Pożądana i poniewierana
Plażę monitoruje ochrona personalna i wizyjna. Sprawdza się, było tam kilka interwencji. – Owszem, doszło do paru dewastacji, ale nie przesadzałbym ze skalą. Tak dużo ich nie było – uspokaja R. Myśliwy. Wpierw zniszczono dwa świetliki przy drzewach. Firma ochroniarska przeoczyła zdarzenie, ale wyremontowała świetliki na własny koszt.

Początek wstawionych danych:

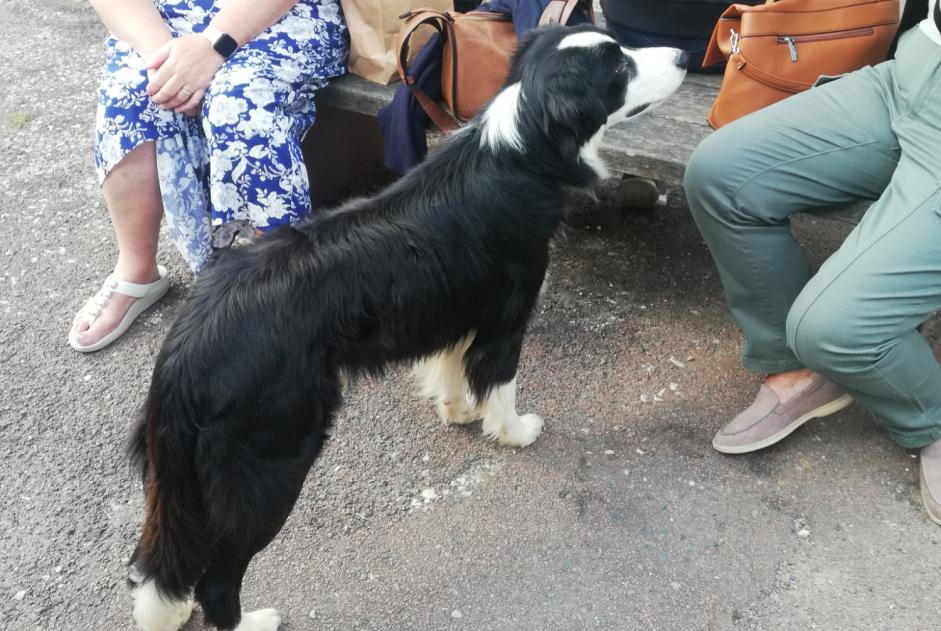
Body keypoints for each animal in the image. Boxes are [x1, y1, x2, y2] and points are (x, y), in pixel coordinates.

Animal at [126, 25, 684, 631]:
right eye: (620, 67)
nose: (683, 55)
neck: (524, 149)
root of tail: (185, 348)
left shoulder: (459, 309)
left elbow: (452, 367)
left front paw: (457, 412)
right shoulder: (506, 318)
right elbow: (501, 385)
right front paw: (514, 432)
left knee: (160, 561)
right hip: (272, 457)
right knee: (217, 576)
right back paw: (253, 620)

Zniszczono stację rowerową, która wpierw została wyremontowana za urzędowe pieniądze, a zaraz potem młody człowiek powyrywał tam pompki. – Mamy sprawcę, to uczeń gimnazjum z Raciborza. Przyszedł z matką do wydziału, przeprosił, zapłaci za zniszczenia – informuje R. Myśliwy.
Na bulwarach zawieszono koła ratunkowe. Są wyciągane i zrywane. – To nie służy do zabawy tylko do ratowania życia. Zawiesiliśmy je, bo „prowokujemy” ludzi do korzystania z rzeki. Spotkałem się z kpinami typu: ilu ludzi tam pływa? Nawet gdyby takie koło miało być użyte raz na 10 lat, to warto by tam było, bo uratuje komuś życie. W wakacje młodzież siedzi na przystani do godz. 3 nad ranem. Sam widziałem, sprawdzałem o różnych porach. Ludzie imprezują, ktoś wpadnie, nurt poniesie – przestrzega urzędnik z Batorego. Uważa za konieczne zabezpieczenie obszaru, na którym ludzie spędzają czas nad wodą. Ma poparcie WOPR i służb zarządzania kryzysowego.